7. Starting A Career As A Tattoo Artist
That’s it! You’ve got the license and you’re at the final step of this long and exhausting process. But, you’re here, and here’s what you have to do to finally start a career as a professional tattoo artist;
- Buying your equipment – you may own a tattoo gun and some basic equipment. But, to become a professional tattoo artist you will need to invest in equipment including sterile needles, tubes, grips, needles for shading, needles for coloring, spray bottles, cleaning soap, ink bottles, etc. All of this supply will be essential in your tattooing process.
- Applying for a job – as a licensed tattoo artist, you can apply for an actual, paid job at any tattoo shop you want. So, start looking for open spots at tattoo shops, and see which shop offers the best working environment. Make sure to update your resume and portfolio and include your new and improved work and even photos of tattoos you’ve done during your apprenticeship.
- Becoming your own boss – this may be a harder path for you, but opening a tattoo shop is a fair consideration for a career. However, it will cost you some extra money! You will have to rent a space, invest in new and suitable furniture, extra equipment and you may need to hire some people to work along with you. We recommend you try working at a tattoo shop first, save some money, and then pursue your own business, just to get some experience and additional knowledge of the industry.

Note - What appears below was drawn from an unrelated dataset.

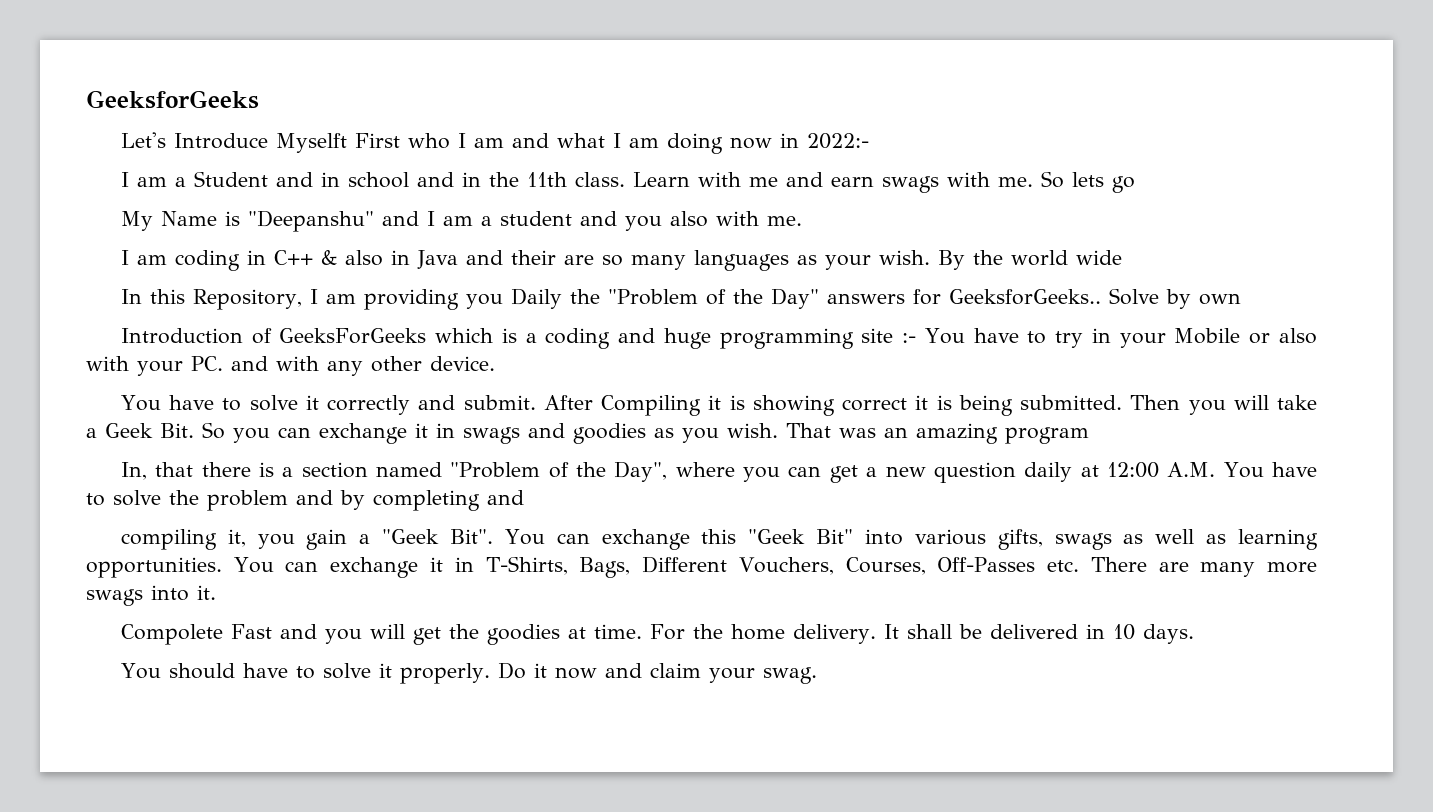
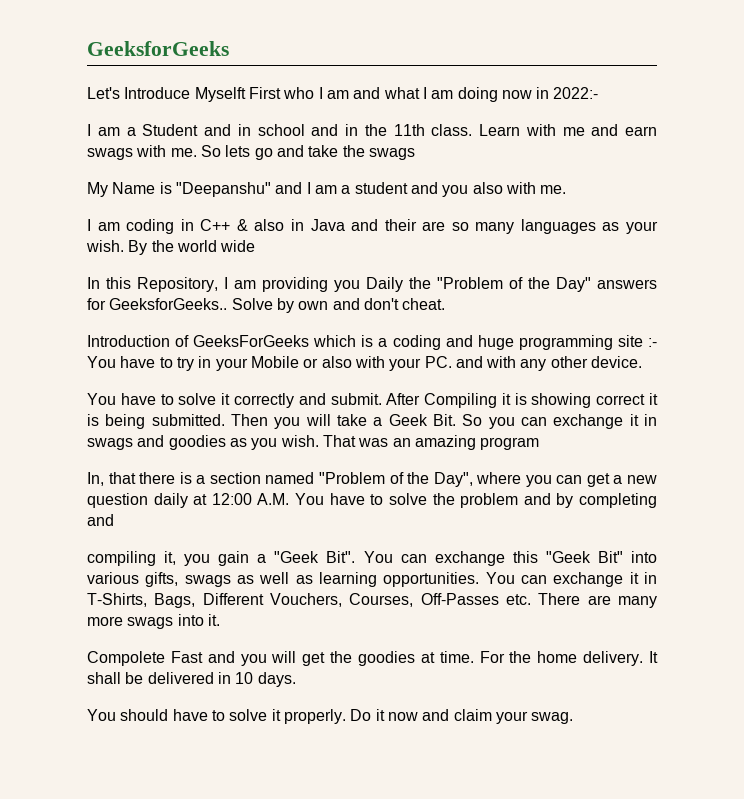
(1135, 184) none -> [276,145,415,160] and take the swags
(1241, 299) none -> [332,298,446,310] and don't cheat.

Hopefully, we’ve provided you with all the starting information you need. For more information, make sure to check with your local tattoo shops, or try contacting some tattoo artists in your area.
Make sure to check the license requirements for the state you live in and see how you can get the needed certifications and a license.
We also recommend you to consider saving up some money because you will need to pay for an apprenticeship and invest in your own equipment. Becoming a tattoo artist is not easy nor is it cheap.
However, if you’re truly passionate about this profession, then it is worth it. Either way, we wish you all the luck in your future endeavors!